» EXERCISE AIM
Every record below must be returned word for word, with the pictures left out.

▼

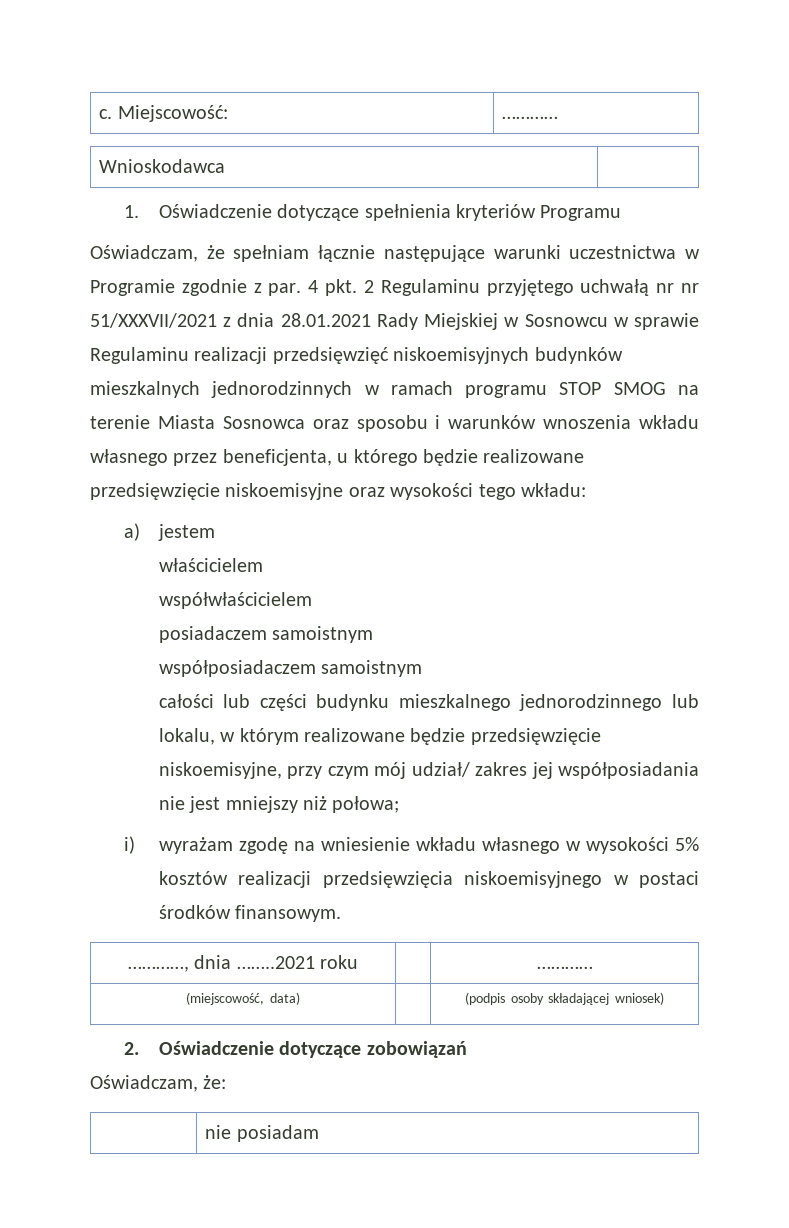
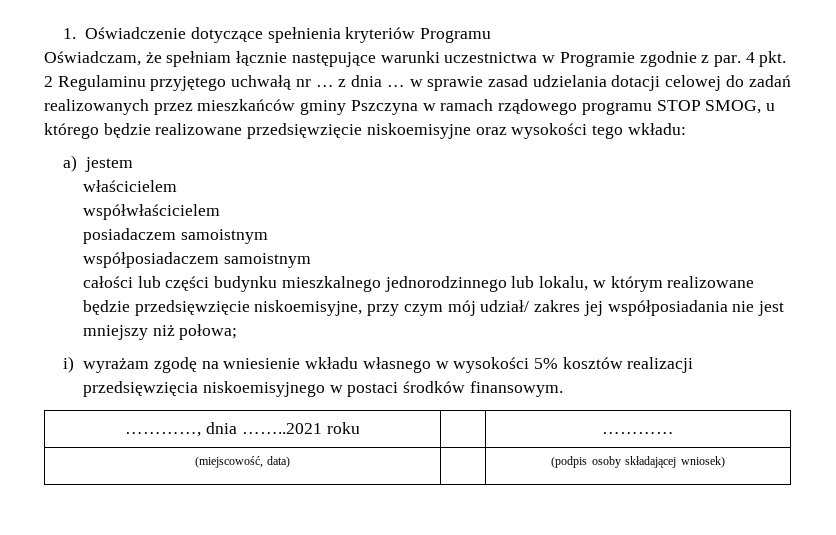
[99,105,228,122] [502,116,559,119] [99,159,226,173] c. Miejscowość: | ………… // Wnioskodawca | // -> (63, 33) none
[681,283,699,293] [90,313,699,330] [90,347,623,364] [90,381,353,398] nr 51/XXXVII/2021 z dnia 28.01.2021 Rady Miejskiej w Sosnowcu w sprawie Regulaminu realizacji przedsięwzięć niskoemisyjnych budynków mieszkalnych jednorodzinnych -> [315,75,791,91] [44,99,418,115] … z dnia … w sprawie zasad udzielania dotacji celowej do zadań realizowanych przez mieszkańców gminy Pszczyna
(453, 388) none -> [498,99,578,115] rządowego
[613,382,699,395] [90,415,699,432] [90,449,332,466] SMOG na terenie Miasta Sosnowca oraz sposobu i warunków wnoszenia wkładu własnego przez beneficjenta, -> [705,100,762,114] SMOG,
[124,1041,467,1058] [90,1075,227,1092] [205,1125,319,1142] // 2. Oświadczenie dotyczące zobowiązań // Oświadczam, że: // | nie posiadam -> (726, 462) none

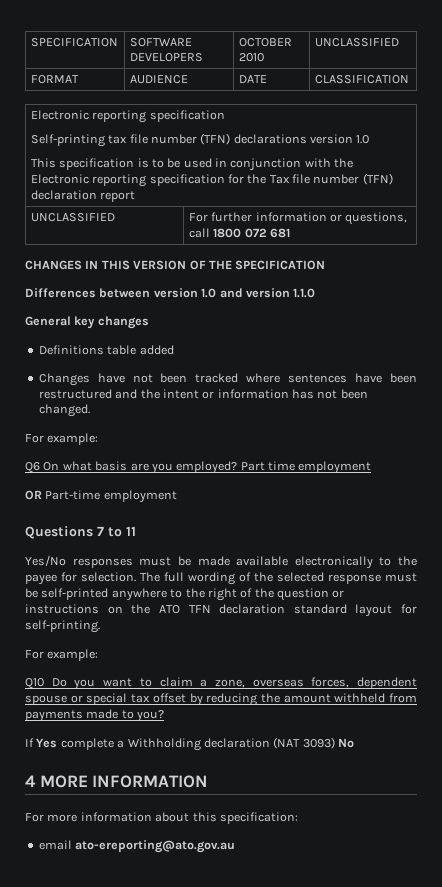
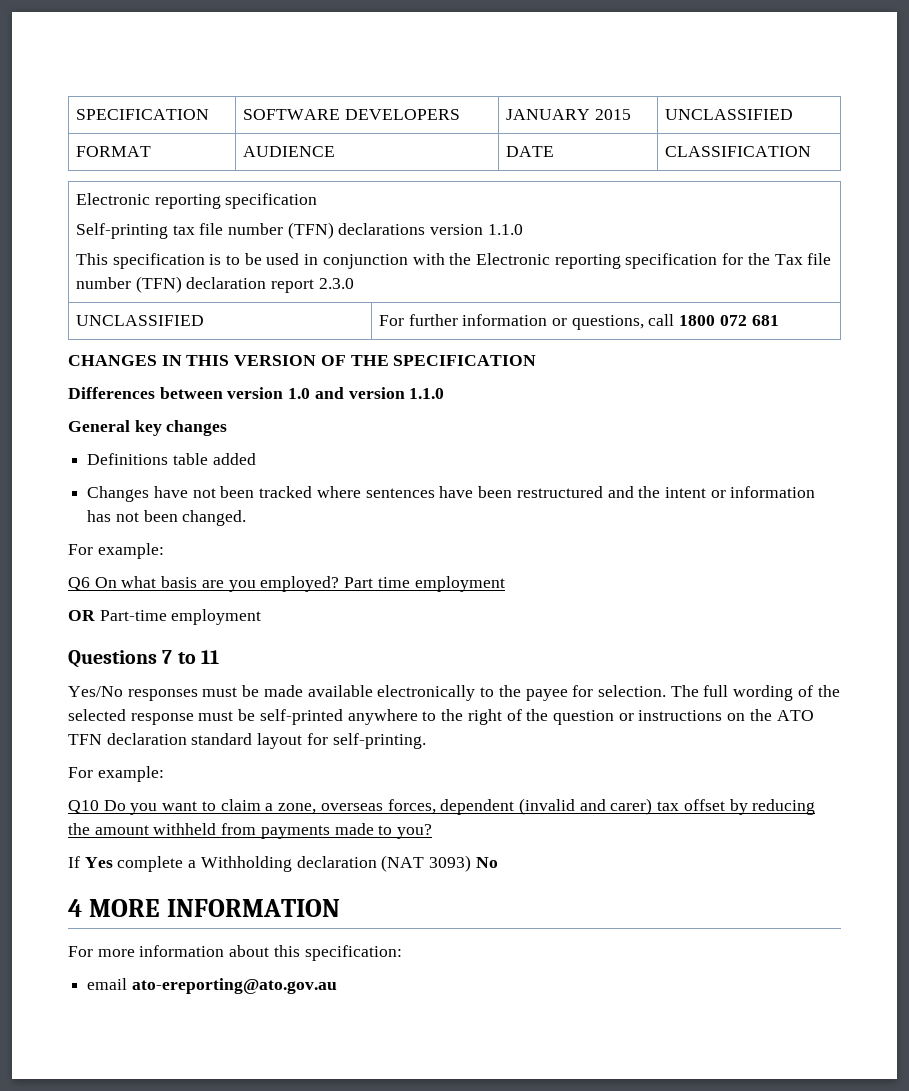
[238,38,292,47] [238,53,264,62] OCTOBER 2010 -> [505,109,631,120] JANUARY 2015
[356,135,370,144] 1.0 -> [487,224,523,235] 1.1.0
(136, 196) none -> [318,278,354,289] 2.3.0
[25,693,128,705] spouse or special -> [518,798,653,815] (invalid and carer)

▲

» RESPONSE
[99,105,228,122] [502,116,559,119] [99,159,226,173] c. Miejscowość: | ………… // Wnioskodawca | // -> (63, 33) none
[681,283,699,293] [90,313,699,330] [90,347,623,364] [90,381,353,398] nr 51/XXXVII/2021 z dnia 28.01.2021 Rady Miejskiej w Sosnowcu w sprawie Regulaminu realizacji przedsięwzięć niskoemisyjnych budynków mieszkalnych jednorodzinnych -> [315,75,791,91] [44,99,418,115] … z dnia … w sprawie zasad udzielania dotacji celowej do zadań realizowanych przez mieszkańców gminy Pszczyna
(453, 388) none -> [498,99,578,115] rządowego
[613,382,699,395] [90,415,699,432] [90,449,332,466] SMOG na terenie Miasta Sosnowca oraz sposobu i warunków wnoszenia wkładu własnego przez beneficjenta, -> [705,100,762,114] SMOG,
[124,1041,467,1058] [90,1075,227,1092] [205,1125,319,1142] // 2. Oświadczenie dotyczące zobowiązań // Oświadczam, że: // | nie posiadam -> (726, 462) none

[238,38,292,47] [238,53,264,62] OCTOBER 2010 -> [505,109,631,120] JANUARY 2015
[356,135,370,144] 1.0 -> [487,224,523,235] 1.1.0
(136, 196) none -> [318,278,354,289] 2.3.0
[25,693,128,705] spouse or special -> [518,798,653,815] (invalid and carer)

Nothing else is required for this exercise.